Stored data entries
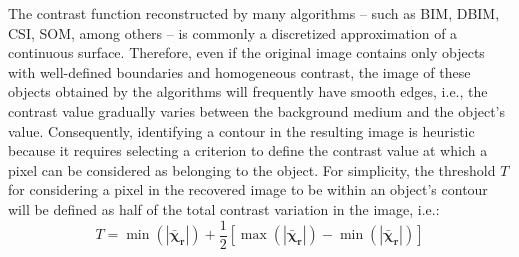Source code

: \documentclass{IEEEtran}
\newcommand{\Xr}{\boldsymbol{\bar{\chi}_r}}
\begin{document}
			
			The contrast function reconstructed by many algorithms -- such as BIM, DBIM, CSI, SOM, among others -- is commonly a discretized approximation of a continuous surface. Therefore, even if the original image contains only objects with well-defined boundaries and homogeneous contrast, the image of these objects obtained by the algorithms will frequently have smooth edges, i.e., the contrast value gradually varies between the background medium and the object's value. Consequently, identifying a contour in the resulting image is heuristic because it requires selecting a criterion to define the contrast value at which a pixel can be considered as belonging to the object. For simplicity, the threshold $T$ for considering a pixel in the recovered image to be within an object's contour will be defined as half of the total contrast variation in the image, i.e.:
			\begin{equation}
				T = \min(|\Xr|) + \frac{1}{2} \left[\max(|\Xr|)-\min(|\Xr|)\right]
			\end{equation}
		
			
\end{document}
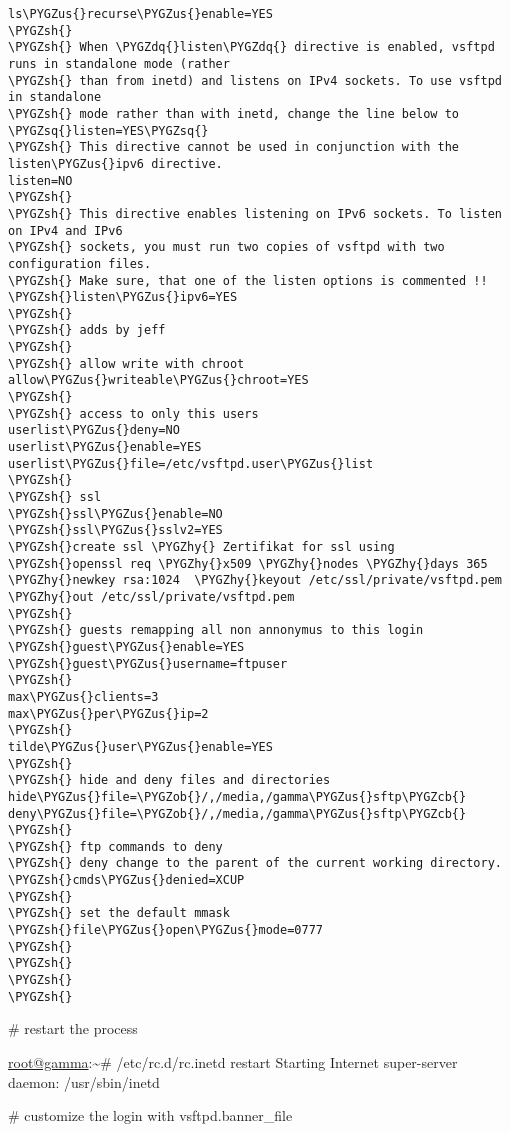\documentclass[letterpaper,10pt,english]{sphinxmanual}
\def\PYGZus{\char`\_}
\def\PYGZob{\char`\{}
\def\PYGZcb{\char`\}}
\def\PYGZsh{\char`\#}
\def\PYGZhy{\char`\-}
\def\PYGZsq{\char`\'}
\def\PYGZdq{\char`\"}
\begin{document}
\begin{Verbatim}[commandchars=\\\{\}]
ls\PYGZus{}recurse\PYGZus{}enable=YES
\PYGZsh{}
\PYGZsh{} When \PYGZdq{}listen\PYGZdq{} directive is enabled, vsftpd runs in standalone mode (rather
\PYGZsh{} than from inetd) and listens on IPv4 sockets. To use vsftpd in standalone
\PYGZsh{} mode rather than with inetd, change the line below to \PYGZsq{}listen=YES\PYGZsq{}
\PYGZsh{} This directive cannot be used in conjunction with the listen\PYGZus{}ipv6 directive.
listen=NO
\PYGZsh{}
\PYGZsh{} This directive enables listening on IPv6 sockets. To listen on IPv4 and IPv6
\PYGZsh{} sockets, you must run two copies of vsftpd with two configuration files.
\PYGZsh{} Make sure, that one of the listen options is commented !!
\PYGZsh{}listen\PYGZus{}ipv6=YES
\PYGZsh{}
\PYGZsh{} adds by jeff
\PYGZsh{}
\PYGZsh{} allow write with chroot
allow\PYGZus{}writeable\PYGZus{}chroot=YES
\PYGZsh{}
\PYGZsh{} access to only this users
userlist\PYGZus{}deny=NO
userlist\PYGZus{}enable=YES
userlist\PYGZus{}file=/etc/vsftpd.user\PYGZus{}list
\PYGZsh{}
\PYGZsh{} ssl
\PYGZsh{}ssl\PYGZus{}enable=NO
\PYGZsh{}ssl\PYGZus{}sslv2=YES
\PYGZsh{}create ssl \PYGZhy{} Zertifikat for ssl using
\PYGZsh{}openssl req \PYGZhy{}x509 \PYGZhy{}nodes \PYGZhy{}days 365 \PYGZhy{}newkey rsa:1024  \PYGZhy{}keyout /etc/ssl/private/vsftpd.pem \PYGZhy{}out /etc/ssl/private/vsftpd.pem
\PYGZsh{}
\PYGZsh{} guests remapping all non annonymus to this login
\PYGZsh{}guest\PYGZus{}enable=YES
\PYGZsh{}guest\PYGZus{}username=ftpuser
\PYGZsh{}
max\PYGZus{}clients=3
max\PYGZus{}per\PYGZus{}ip=2
\PYGZsh{}
tilde\PYGZus{}user\PYGZus{}enable=YES
\PYGZsh{}
\PYGZsh{} hide and deny files and directories
hide\PYGZus{}file=\PYGZob{}/,/media,/gamma\PYGZus{}sftp\PYGZcb{} 
deny\PYGZus{}file=\PYGZob{}/,/media,/gamma\PYGZus{}sftp\PYGZcb{} 
\PYGZsh{}
\PYGZsh{} ftp commands to deny 
\PYGZsh{} deny change to the parent of the current working directory.
\PYGZsh{}cmds\PYGZus{}denied=XCUP
\PYGZsh{}
\PYGZsh{} set the default mmask
\PYGZsh{}file\PYGZus{}open\PYGZus{}mode=0777
\PYGZsh{}
\PYGZsh{}
\PYGZsh{}
\PYGZsh{}
\end{Verbatim}

\# restart the process

\href{mailto:root@gamma}{root@gamma}:\textasciitilde{}\# /etc/rc.d/rc.inetd restart
Starting Internet super-server daemon:  /usr/sbin/inetd

\# customize the login with vsftpd.banner\_file
\end{document}
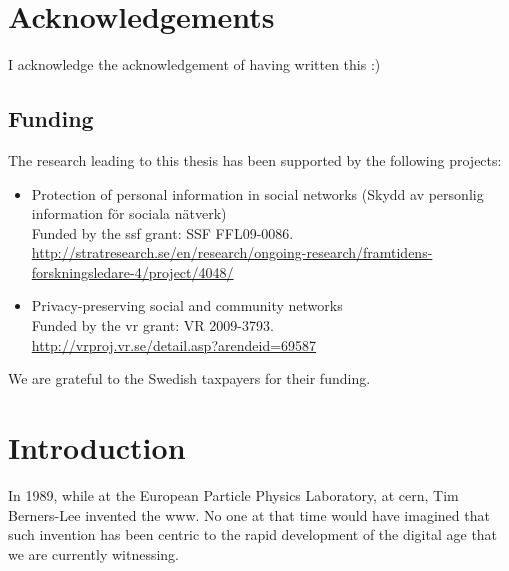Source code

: \documentclass[showtrims]{kthesis}
\begin{document}
\frontmatter
% 
\clearpage
\chapter*{Acknowledgements}
I acknowledge the acknowledgement of having written this :)

\section*{Funding}
The research leading to this thesis has been supported by the following projects:
\begin{itemize}
    \item Protection of personal information in social networks (Skydd av personlig information för sociala nätverk)\\
    Funded by the \acl{ssf} grant: SSF FFL09-0086.\\
    \url{http://stratresearch.se/en/research/ongoing-research/framtidens-forskningsledare-4/project/4048/}
    \item Privacy-preserving social and community networks\\
    Funded by the \Acl{vr} grant: VR 2009-3793.\\
    \url{http://vrproj.vr.se/detail.asp?arendeid=69587}
\end{itemize}

We are grateful to the Swedish taxpayers for their funding.

\clearpage
{}
\tableofcontents
\mainmatter
\chapter{Introduction}
In 1989, while at the European Particle Physics Laboratory, at \ac{cern}, Tim Berners-Lee 
invented the \Ac{www}. No one at that time would have imagined that such invention 
has been centric to the rapid development of the digital age that we are currently 
witnessing.
\end{document}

▸ **The task**
All of the records above should be returned exactly, though the pictures should not.

▸ **Problem solution**
Source code

: \documentclass{IEEEtran}
\newcommand{\Xr}{\boldsymbol{\bar{\chi}_r}}
\begin{document}
			
			The contrast function reconstructed by many algorithms -- such as BIM, DBIM, CSI, SOM, among others -- is commonly a discretized approximation of a continuous surface. Therefore, even if the original image contains only objects with well-defined boundaries and homogeneous contrast, the image of these objects obtained by the algorithms will frequently have smooth edges, i.e., the contrast value gradually varies between the background medium and the object's value. Consequently, identifying a contour in the resulting image is heuristic because it requires selecting a criterion to define the contrast value at which a pixel can be considered as belonging to the object. For simplicity, the threshold $T$ for considering a pixel in the recovered image to be within an object's contour will be defined as half of the total contrast variation in the image, i.e.:
			\begin{equation}
				T = \min(|\Xr|) + \frac{1}{2} \left[\max(|\Xr|)-\min(|\Xr|)\right]
			\end{equation}
		
			
\end{document}
\documentclass[letterpaper,10pt,english]{sphinxmanual}
\def\PYGZus{\char`\_}
\def\PYGZob{\char`\{}
\def\PYGZcb{\char`\}}
\def\PYGZsh{\char`\#}
\def\PYGZhy{\char`\-}
\def\PYGZsq{\char`\'}
\def\PYGZdq{\char`\"}
\begin{document}
\begin{Verbatim}[commandchars=\\\{\}]
ls\PYGZus{}recurse\PYGZus{}enable=YES
\PYGZsh{}
\PYGZsh{} When \PYGZdq{}listen\PYGZdq{} directive is enabled, vsftpd runs in standalone mode (rather
\PYGZsh{} than from inetd) and listens on IPv4 sockets. To use vsftpd in standalone
\PYGZsh{} mode rather than with inetd, change the line below to \PYGZsq{}listen=YES\PYGZsq{}
\PYGZsh{} This directive cannot be used in conjunction with the listen\PYGZus{}ipv6 directive.
listen=NO
\PYGZsh{}
\PYGZsh{} This directive enables listening on IPv6 sockets. To listen on IPv4 and IPv6
\PYGZsh{} sockets, you must run two copies of vsftpd with two configuration files.
\PYGZsh{} Make sure, that one of the listen options is commented !!
\PYGZsh{}listen\PYGZus{}ipv6=YES
\PYGZsh{}
\PYGZsh{} adds by jeff
\PYGZsh{}
\PYGZsh{} allow write with chroot
allow\PYGZus{}writeable\PYGZus{}chroot=YES
\PYGZsh{}
\PYGZsh{} access to only this users
userlist\PYGZus{}deny=NO
userlist\PYGZus{}enable=YES
userlist\PYGZus{}file=/etc/vsftpd.user\PYGZus{}list
\PYGZsh{}
\PYGZsh{} ssl
\PYGZsh{}ssl\PYGZus{}enable=NO
\PYGZsh{}ssl\PYGZus{}sslv2=YES
\PYGZsh{}create ssl \PYGZhy{} Zertifikat for ssl using
\PYGZsh{}openssl req \PYGZhy{}x509 \PYGZhy{}nodes \PYGZhy{}days 365 \PYGZhy{}newkey rsa:1024  \PYGZhy{}keyout /etc/ssl/private/vsftpd.pem \PYGZhy{}out /etc/ssl/private/vsftpd.pem
\PYGZsh{}
\PYGZsh{} guests remapping all non annonymus to this login
\PYGZsh{}guest\PYGZus{}enable=YES
\PYGZsh{}guest\PYGZus{}username=ftpuser
\PYGZsh{}
max\PYGZus{}clients=3
max\PYGZus{}per\PYGZus{}ip=2
\PYGZsh{}
tilde\PYGZus{}user\PYGZus{}enable=YES
\PYGZsh{}
\PYGZsh{} hide and deny files and directories
hide\PYGZus{}file=\PYGZob{}/,/media,/gamma\PYGZus{}sftp\PYGZcb{} 
deny\PYGZus{}file=\PYGZob{}/,/media,/gamma\PYGZus{}sftp\PYGZcb{} 
\PYGZsh{}
\PYGZsh{} ftp commands to deny 
\PYGZsh{} deny change to the parent of the current working directory.
\PYGZsh{}cmds\PYGZus{}denied=XCUP
\PYGZsh{}
\PYGZsh{} set the default mmask
\PYGZsh{}file\PYGZus{}open\PYGZus{}mode=0777
\PYGZsh{}
\PYGZsh{}
\PYGZsh{}
\PYGZsh{}
\end{Verbatim}

\# restart the process

\href{mailto:root@gamma}{root@gamma}:\textasciitilde{}\# /etc/rc.d/rc.inetd restart
Starting Internet super-server daemon:  /usr/sbin/inetd

\# customize the login with vsftpd.banner\_file
\end{document}
Source code

: \documentclass[showtrims]{kthesis}
\begin{document}
\frontmatter
% 
\clearpage
\chapter*{Acknowledgements}
I acknowledge the acknowledgement of having written this :)

\section*{Funding}
The research leading to this thesis has been supported by the following projects:
\begin{itemize}
    \item Protection of personal information in social networks (Skydd av personlig information för sociala nätverk)\\
    Funded by the \acl{ssf} grant: SSF FFL09-0086.\\
    \url{http://stratresearch.se/en/research/ongoing-research/framtidens-forskningsledare-4/project/4048/}
    \item Privacy-preserving social and community networks\\
    Funded by the \Acl{vr} grant: VR 2009-3793.\\
    \url{http://vrproj.vr.se/detail.asp?arendeid=69587}
\end{itemize}

We are grateful to the Swedish taxpayers for their funding.

\clearpage
{}
\tableofcontents
\mainmatter
\chapter{Introduction}
In 1989, while at the European Particle Physics Laboratory, at \ac{cern}, Tim Berners-Lee 
invented the \Ac{www}. No one at that time would have imagined that such invention 
has been centric to the rapid development of the digital age that we are currently 
witnessing.
\end{document}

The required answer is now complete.